§ **次の課題**
A. 食品中ダイオキシン類の実態調査に関する本文抜粋によると、研究代表者は誰で、所属機関はどこですか。
B. 食品中ダイオキシン類の実態調査に関する本文抜粋を、最後の文の後から引き継いで書き進めてください。

§ **本文抜粋**
食品中ダイオキシン類実態調査

文献情報

文献番号
199800100A
報告書区分
総括
研究課題名
食品中ダイオキシン類実態調査
課題番号
-
研究年度
平成10(1998)年度
研究代表者(所属機関)
豊田 正武(国立医薬品食品衛生研究所)
研究分担者(所属機関)
  • 飯田隆雄(福岡県保健環境研究所)
研究区分
厚生科学研究費補助金 行政政策研究分野 厚生科学特別研究事業
研究開始年度
平成10(1998)年度
研究終了予定年度
-
研究費
33,700,000円
研究者交替、所属機関変更
-

研究報告書(概要版)

研究目的
ダイオキシンの人への主な暴露経路の一つと考えられる食品について、平均的な食生活における食品からのダイオキシンの摂取量の経年変化を推計し、また個別の植物性食品中のダイオキシンの汚染実態調査を把握すること。
研究方法
保存試料を用いた経年変化に関する調査:昭和52年度(1977年度)から平成7年度(1995年度)に関西地区で採取・保存された5時点(平成10年度分を加えると6時点)のトータルダイエット試料について、ダイオキシンを分析し、平均的な食生活において食品から摂取されるダイオキシン量の経年変化について推計する。個別食品調査:個別食品として、穀類2種(もち米、小麦)、いも類1種(サトイモ)、豆類2種(大豆、小豆)、果実類2種(柿、バナナ)、野菜6種(ゴボウ、ナス、ピーマン、レタス、小松菜、ホウレン草)、海草類2種(昆布、ワカメ)、嗜好品1種(茶葉)について、それぞれ複数地区(一部品目を除く)で購入し、ダイオキシンの汚染状態を調査した。調査項目:ダイオキシン(ポリ塩化ジベンゾ‐パラ‐ジオキシン(PCDD)7種、ポリ塩化ジベンゾフラン(PCDF)10種及びコプラナーPCB(Co-PCB)12種)、ただしホウレン草、小松菜、海草以外の農産品については4種。
結果と考察
1977年度から1998年度までのトータルダイエット6試料(1977、1982、1988、1992、1995、1998年度)13食品群からの摂取量は、それぞれ409、267、281、104、115、136pgTEQ/dayである(ND=LOD/2の場合470、322、332、156、169、192pgTEQ/dayである)。体重(kg)当たりの1日摂取量に換算すると、それぞれ8.2、5.3、5.6、2.1、2.3、2.7pgTEQ/kgbw/dayとなる(ND=LOD/2の場合9.4、6.4、6.6、3.1、3.4、3.8pgTEQ/kgbw/dayとなる)。この結果ダイオキシンの1日摂取量は過去22年間で明らかに減少し、1998年度の総摂取量は1977年度の総摂取量の1/3(33%)に減少し、ダイオキシン類の摂取量は1/4(24%)となり、Co-PCBsの摂取量は2/5(41%)に減少している(ND=LOD/2の場合のダイオキシンの総摂取量も2/5(41%)に減少している)。

§ **データ抜粋**
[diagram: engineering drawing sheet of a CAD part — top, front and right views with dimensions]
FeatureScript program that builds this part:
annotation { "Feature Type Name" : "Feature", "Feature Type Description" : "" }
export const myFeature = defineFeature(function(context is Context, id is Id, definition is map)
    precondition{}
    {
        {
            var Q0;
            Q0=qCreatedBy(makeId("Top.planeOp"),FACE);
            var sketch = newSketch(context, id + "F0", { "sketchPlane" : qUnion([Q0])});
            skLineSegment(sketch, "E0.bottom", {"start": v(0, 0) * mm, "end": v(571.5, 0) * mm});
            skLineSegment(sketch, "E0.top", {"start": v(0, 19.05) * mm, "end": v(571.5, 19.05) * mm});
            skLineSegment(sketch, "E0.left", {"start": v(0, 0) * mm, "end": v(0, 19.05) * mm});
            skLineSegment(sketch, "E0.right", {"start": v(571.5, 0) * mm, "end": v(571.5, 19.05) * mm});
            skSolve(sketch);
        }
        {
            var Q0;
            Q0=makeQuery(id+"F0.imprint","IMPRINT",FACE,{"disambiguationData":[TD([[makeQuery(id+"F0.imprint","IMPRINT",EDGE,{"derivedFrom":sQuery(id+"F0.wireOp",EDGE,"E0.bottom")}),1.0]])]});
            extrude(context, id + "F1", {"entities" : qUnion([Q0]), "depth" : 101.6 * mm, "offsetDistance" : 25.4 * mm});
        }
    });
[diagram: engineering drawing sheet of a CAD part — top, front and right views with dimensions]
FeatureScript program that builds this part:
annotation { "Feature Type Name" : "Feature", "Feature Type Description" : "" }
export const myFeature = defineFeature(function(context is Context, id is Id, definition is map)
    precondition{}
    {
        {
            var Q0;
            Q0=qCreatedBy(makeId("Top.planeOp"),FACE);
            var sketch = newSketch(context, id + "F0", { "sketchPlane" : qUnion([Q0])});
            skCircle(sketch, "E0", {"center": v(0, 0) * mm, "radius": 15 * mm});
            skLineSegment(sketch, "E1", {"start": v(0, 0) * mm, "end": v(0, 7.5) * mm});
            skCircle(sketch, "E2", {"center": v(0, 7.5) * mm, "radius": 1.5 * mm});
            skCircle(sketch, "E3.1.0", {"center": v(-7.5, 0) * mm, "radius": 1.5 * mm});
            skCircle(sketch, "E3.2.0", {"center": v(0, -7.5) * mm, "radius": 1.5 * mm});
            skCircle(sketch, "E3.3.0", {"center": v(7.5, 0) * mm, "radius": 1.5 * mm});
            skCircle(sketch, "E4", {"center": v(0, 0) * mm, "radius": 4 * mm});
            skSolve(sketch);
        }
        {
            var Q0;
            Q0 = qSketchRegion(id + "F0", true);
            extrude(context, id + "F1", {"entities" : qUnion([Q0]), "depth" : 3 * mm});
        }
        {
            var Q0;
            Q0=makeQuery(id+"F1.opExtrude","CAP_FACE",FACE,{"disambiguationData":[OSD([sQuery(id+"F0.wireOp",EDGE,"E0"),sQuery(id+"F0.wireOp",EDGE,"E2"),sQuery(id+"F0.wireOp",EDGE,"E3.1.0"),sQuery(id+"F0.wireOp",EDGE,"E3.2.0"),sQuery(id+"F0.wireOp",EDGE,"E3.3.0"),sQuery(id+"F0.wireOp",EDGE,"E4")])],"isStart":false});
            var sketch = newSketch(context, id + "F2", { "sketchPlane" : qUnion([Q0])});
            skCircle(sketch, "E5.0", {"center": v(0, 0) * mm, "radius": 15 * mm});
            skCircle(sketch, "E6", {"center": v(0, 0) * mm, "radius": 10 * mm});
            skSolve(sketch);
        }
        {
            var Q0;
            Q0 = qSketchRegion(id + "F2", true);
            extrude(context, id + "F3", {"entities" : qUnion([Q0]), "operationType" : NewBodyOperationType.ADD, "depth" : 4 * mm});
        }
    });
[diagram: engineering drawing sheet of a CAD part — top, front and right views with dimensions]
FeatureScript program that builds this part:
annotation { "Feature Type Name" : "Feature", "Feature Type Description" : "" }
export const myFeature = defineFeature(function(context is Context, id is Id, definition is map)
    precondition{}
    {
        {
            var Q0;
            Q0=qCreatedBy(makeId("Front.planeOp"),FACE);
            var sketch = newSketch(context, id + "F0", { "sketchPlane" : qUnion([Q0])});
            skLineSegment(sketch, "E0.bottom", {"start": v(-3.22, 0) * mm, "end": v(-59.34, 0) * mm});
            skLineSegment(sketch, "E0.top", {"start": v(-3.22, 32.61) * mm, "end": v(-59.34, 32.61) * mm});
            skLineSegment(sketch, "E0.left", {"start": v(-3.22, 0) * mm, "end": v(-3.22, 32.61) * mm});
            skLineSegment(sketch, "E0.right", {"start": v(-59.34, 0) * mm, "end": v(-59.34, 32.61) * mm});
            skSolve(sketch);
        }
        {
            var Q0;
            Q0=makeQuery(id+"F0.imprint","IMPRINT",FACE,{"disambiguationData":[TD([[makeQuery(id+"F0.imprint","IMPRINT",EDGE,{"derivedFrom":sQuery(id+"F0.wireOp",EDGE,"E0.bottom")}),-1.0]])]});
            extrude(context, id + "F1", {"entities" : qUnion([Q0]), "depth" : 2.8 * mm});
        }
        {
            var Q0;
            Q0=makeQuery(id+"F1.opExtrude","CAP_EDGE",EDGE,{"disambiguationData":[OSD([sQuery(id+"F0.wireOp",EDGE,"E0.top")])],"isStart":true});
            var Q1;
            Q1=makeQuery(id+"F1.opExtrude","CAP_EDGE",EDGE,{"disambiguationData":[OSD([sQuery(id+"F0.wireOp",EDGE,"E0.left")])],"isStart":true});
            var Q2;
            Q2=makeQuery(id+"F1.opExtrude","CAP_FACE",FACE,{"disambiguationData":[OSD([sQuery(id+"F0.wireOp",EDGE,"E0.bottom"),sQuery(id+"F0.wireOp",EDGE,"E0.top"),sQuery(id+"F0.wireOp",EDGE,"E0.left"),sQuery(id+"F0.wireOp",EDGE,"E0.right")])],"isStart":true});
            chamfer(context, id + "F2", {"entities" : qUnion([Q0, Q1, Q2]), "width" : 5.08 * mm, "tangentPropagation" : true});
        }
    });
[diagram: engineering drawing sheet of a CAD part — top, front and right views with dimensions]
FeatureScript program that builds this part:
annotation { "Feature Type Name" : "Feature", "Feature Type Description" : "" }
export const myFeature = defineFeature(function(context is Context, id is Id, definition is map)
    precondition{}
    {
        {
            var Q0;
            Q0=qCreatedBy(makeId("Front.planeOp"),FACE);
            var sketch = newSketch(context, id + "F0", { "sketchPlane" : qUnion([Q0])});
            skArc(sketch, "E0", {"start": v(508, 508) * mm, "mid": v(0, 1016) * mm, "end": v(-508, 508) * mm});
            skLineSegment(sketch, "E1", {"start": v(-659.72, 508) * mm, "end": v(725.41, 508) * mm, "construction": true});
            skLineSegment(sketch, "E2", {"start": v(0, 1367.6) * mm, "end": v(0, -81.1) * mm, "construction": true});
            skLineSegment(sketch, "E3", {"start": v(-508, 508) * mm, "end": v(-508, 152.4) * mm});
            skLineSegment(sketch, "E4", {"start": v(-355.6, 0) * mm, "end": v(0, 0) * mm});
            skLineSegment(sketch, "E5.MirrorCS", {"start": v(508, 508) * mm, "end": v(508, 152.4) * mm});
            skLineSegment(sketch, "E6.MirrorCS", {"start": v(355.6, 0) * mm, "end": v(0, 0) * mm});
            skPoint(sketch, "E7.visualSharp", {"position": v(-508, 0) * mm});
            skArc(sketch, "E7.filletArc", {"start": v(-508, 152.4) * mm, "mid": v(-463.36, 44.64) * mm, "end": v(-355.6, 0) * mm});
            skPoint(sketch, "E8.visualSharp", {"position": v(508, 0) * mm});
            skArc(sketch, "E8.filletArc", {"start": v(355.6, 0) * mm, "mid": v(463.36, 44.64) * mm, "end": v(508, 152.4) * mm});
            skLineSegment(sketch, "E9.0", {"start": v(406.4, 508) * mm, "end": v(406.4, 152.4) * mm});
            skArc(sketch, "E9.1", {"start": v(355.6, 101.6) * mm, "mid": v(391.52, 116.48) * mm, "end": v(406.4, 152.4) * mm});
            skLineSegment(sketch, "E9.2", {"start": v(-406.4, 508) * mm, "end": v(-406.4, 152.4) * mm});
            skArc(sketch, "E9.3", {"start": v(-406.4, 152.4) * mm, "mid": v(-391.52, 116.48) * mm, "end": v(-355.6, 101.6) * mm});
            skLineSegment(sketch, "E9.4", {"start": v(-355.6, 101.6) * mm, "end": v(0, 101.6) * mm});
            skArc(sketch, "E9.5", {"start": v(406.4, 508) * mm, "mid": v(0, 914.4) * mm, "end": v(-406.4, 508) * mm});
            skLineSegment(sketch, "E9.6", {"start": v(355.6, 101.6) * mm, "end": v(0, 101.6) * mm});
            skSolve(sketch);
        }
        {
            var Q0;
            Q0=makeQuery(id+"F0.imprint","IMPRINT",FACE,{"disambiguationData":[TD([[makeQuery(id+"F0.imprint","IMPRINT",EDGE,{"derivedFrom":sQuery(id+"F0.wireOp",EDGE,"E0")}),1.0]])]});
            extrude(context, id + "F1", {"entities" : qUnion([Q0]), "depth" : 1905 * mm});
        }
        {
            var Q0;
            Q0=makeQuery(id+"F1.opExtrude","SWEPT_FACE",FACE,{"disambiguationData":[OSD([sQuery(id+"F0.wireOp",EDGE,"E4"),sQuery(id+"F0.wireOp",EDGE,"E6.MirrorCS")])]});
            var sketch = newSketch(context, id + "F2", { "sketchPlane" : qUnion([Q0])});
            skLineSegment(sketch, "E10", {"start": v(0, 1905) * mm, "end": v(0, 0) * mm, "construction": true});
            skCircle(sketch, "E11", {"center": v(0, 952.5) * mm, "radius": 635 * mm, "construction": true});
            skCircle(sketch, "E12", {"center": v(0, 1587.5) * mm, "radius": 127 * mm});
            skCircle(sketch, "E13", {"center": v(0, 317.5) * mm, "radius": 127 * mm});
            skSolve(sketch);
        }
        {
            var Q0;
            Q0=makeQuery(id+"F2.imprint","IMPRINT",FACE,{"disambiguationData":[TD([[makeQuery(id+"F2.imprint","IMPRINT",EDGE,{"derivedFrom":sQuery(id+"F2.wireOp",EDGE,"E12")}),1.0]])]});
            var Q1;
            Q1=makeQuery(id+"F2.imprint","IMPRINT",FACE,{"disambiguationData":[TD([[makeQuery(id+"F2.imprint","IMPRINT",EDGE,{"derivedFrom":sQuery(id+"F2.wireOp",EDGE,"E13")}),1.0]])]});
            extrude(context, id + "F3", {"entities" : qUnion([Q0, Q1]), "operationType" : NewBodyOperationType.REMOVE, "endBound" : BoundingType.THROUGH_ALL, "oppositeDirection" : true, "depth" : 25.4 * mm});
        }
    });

§ **課題別の解答**
A. 豊田正武で、所属機関は国立医薬品食品衛生研究所です。

B.
個別食品調査では、穀類野菜類等については、もち米が平均0.006pgTEQ/g(0.026pgTEQ/g)、輸入小麦が平均0.022pgTEQ/g(0.041pgTEQ/g)、サトイモが平均〈0.001pgTEQ/g(0.022pgTEQ/g)、輸入豆類(大豆、小豆)が平均0.004pgTEQ/g(0.032pgTEQ/g)、〈0.001~0.012pgTEQ/g(0.029~0.039pgTEQ/g)であった。野菜のゴボウ、ナス、ピーマン、レタス、ホウレン草及び小松菜では平均0.056pgTEQ/g(0.069pgTEQ/g)、〈0.001~0.362pgTEQ/g(0.022~0.363pgTEQ/g)であった。海草類では平均0.099pgTEQ/g(0.125pgTEQ/g)、〈0.001~0.631pgTEQ/g(0.029~0.659pgTEQ/g)、果実類では平均0.016pgTEQ/g(0.041pgTEQ/g)、〈0.001~0.043pgTEQ/g(0.029~0.060pgTEQ/g)、お茶が平均0.606pgTEQ/g(0.609pgTEQ/g)、0.158~0.856(0.166~0.857pgTEQ/g)であった。
結論
保存試料による経年変化調査の結果から、ダイオキシンの1日摂取量は過去22年間で明らかに減少し、1998年度の総摂取量は1977年度の総摂取量の1/3(33%)に減少し、ダイオキシン類の摂取量は1/4(24%)となり、Co-PCBsの摂取量は2/5(41%)に減少している。このことは、過去20年間に食事経由のダイオキシン暴露量が減少し、人体汚染レベルの低下に反映していることを強く示唆している。植物性食品のダイオキシン汚染実態についてはその種類が多いことから更に継続して調査する必要がある。